### Aufgabe A
Fasse den Absatz im Forenthread, der mit „Also ich hab ein Xperia X1“ beginnt, als knappe Stichpunktliste zusammen und behalte dabei seine wesentlichen Angaben bei.
### Aufgabe B
Bitte gib den Abschnitt des Forenthreads von „http://www.sps-forum.de/editpost.php?do=editpost&p=178096“ bis „selben Thema genügt!“ wortgetreu aus.

### Vorgegebener Text
= = = =
# WinCC flexible Runtime auf Windows mobile



## nemira (19 Januar 2009)

Hallo,

ist es möglich die Runtimesoftware von WinCC flexible 2007 oder 2008
auf einem kleinen mobilen WLAN fähigem PC, Pocket PC oder PDA laufen zu lassen?(Windows mobile)
Hindergrund ist eine günstige mobile Überwachung meiner Homesteuerung.
Oder gibt es einen ca 5 Zoll kleinen Touch PC auf dem mann Windows XP Prof. aufspielen kann? 		







http://www.sps-forum.de/editpost.php?do=editpost&p=178096


----------



## Ralle (19 Januar 2009)

Also ich hab ein Xperia X1 mit Win-Mobile 6.1 und einen älteren MDA II mit Win-Mobile 3. Was recht gut funktioniert, ist die Steuerung meines WinXP per RemoteControl. Das X1 hat 800x600 Bildpunkte, da kann man schon ordentlich was sehen und fix geht das auch. Funktioniert bei mir per Wlan, sollte dann aber sogar per Einwahl über DSL gehen, so ich den PC dafür freigebe. Wenn du also eine Runtime auf deinem PC laufen läßt, wäre das eine Möglichkeit. Außerdem gibt es für die WinCCFlexRT ja noch die Option per WEB darauf zuzugreifen (war das sm@rtAccess?), aber die muß man extra kaufen.

PS: Ein Post zum selben Thema genügt!


----------



## Sandman (19 Januar 2009)

Die Installation der RT funzt nicht da in der Installationsroutine das Betriebssystem abgefragt wird ... Win Mobile wird von der RT nicht unterstützt. Wenn Du unbedingt Win Mobile nutzen willst dann kannst Du nur per Internet Explorer oder Sm@rt Viewer auf eine andere Runtime schauen.


----------



## nemira (19 Januar 2009)

Danke an euch für die schnelle Antwort.
= = = =
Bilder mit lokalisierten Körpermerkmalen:
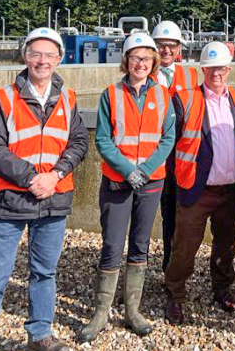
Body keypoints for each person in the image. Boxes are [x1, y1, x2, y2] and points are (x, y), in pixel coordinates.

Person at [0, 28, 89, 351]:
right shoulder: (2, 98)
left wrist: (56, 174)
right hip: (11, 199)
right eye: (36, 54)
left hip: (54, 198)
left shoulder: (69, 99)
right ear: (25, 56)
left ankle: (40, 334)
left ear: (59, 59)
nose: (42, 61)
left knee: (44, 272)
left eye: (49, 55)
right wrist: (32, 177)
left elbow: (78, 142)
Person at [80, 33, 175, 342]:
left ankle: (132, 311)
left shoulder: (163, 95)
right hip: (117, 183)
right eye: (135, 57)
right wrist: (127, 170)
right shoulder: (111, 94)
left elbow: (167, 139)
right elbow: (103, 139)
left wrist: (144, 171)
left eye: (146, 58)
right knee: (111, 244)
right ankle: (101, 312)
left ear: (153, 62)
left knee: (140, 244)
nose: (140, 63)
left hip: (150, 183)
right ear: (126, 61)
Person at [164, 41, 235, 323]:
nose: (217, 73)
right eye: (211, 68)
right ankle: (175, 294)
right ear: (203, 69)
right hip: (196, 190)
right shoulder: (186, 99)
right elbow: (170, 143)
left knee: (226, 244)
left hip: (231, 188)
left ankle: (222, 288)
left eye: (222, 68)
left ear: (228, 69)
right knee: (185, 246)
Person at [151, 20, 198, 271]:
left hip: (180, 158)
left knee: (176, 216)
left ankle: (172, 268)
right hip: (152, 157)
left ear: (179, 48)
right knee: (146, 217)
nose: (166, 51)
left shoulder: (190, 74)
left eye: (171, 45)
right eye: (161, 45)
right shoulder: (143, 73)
= = = =
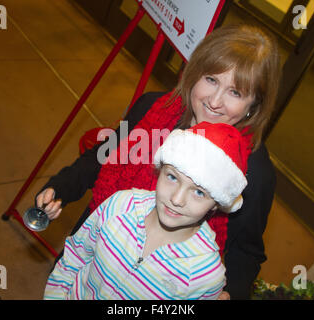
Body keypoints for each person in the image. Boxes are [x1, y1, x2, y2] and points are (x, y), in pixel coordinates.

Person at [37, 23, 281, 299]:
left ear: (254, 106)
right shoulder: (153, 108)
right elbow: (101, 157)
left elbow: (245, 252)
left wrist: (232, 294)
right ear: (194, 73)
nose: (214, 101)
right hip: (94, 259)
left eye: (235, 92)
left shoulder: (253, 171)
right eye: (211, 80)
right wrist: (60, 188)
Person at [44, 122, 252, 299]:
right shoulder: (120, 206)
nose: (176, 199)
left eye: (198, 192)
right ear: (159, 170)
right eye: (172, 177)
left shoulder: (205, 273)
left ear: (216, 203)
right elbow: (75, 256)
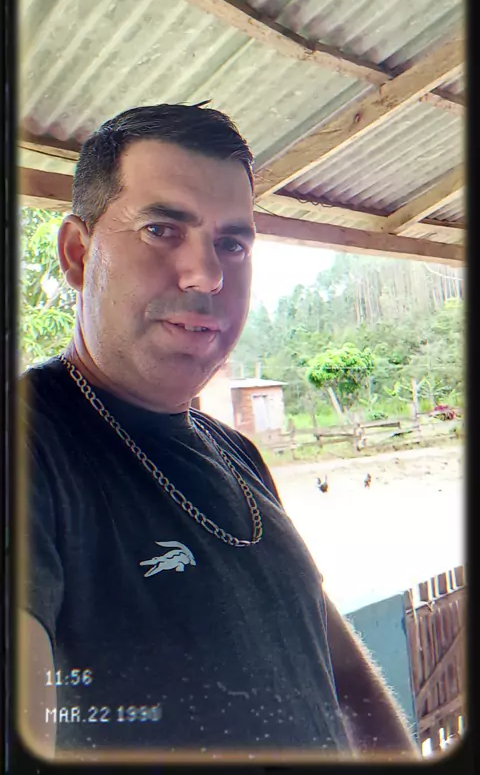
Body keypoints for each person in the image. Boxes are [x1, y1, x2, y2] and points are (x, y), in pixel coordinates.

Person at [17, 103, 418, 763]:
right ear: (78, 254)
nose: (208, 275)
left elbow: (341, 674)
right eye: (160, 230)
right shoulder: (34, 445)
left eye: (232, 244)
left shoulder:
= = = =
### Antwortfeld A
- Vorhandene Geräte: ein Xperia X1 mit Win-Mobile 6.1 und ein älterer MDA II mit Win-Mobile 3.
- Die Steuerung des WinXP-PCs per RemoteControl funktioniert recht gut. Das X1 bietet mit 800x600 Bildpunkten eine ordentliche Ansicht und ist schnell.
- Die Verbindung läuft per WLAN. Bei freigegebenem PC sollte sie sogar per Einwahl über DSL gehen.
- Lässt man eine Runtime auf dem PC laufen, wäre das eine Möglichkeit.
- Außerdem bietet die WinCCFlexRT eine Option für den Zugriff per Web (möglicherweise sm@rtAccess), die man aber extra kaufen muss.

### Antwortfeld B
http://www.sps-forum.de/editpost.php?do=editpost&p=178096


----------



## Ralle (19 Januar 2009)

Also ich hab ein Xperia X1 mit Win-Mobile 6.1 und einen älteren MDA II mit Win-Mobile 3. Was recht gut funktioniert, ist die Steuerung meines WinXP per RemoteControl. Das X1 hat 800x600 Bildpunkte, da kann man schon ordentlich was sehen und fix geht das auch. Funktioniert bei mir per Wlan, sollte dann aber sogar per Einwahl über DSL gehen, so ich den PC dafür freigebe. Wenn du also eine Runtime auf deinem PC laufen läßt, wäre das eine Möglichkeit. Außerdem gibt es für die WinCCFlexRT ja noch die Option per WEB darauf zuzugreifen (war das sm@rtAccess?), aber die muß man extra kaufen.

PS: Ein Post zum selben Thema genügt!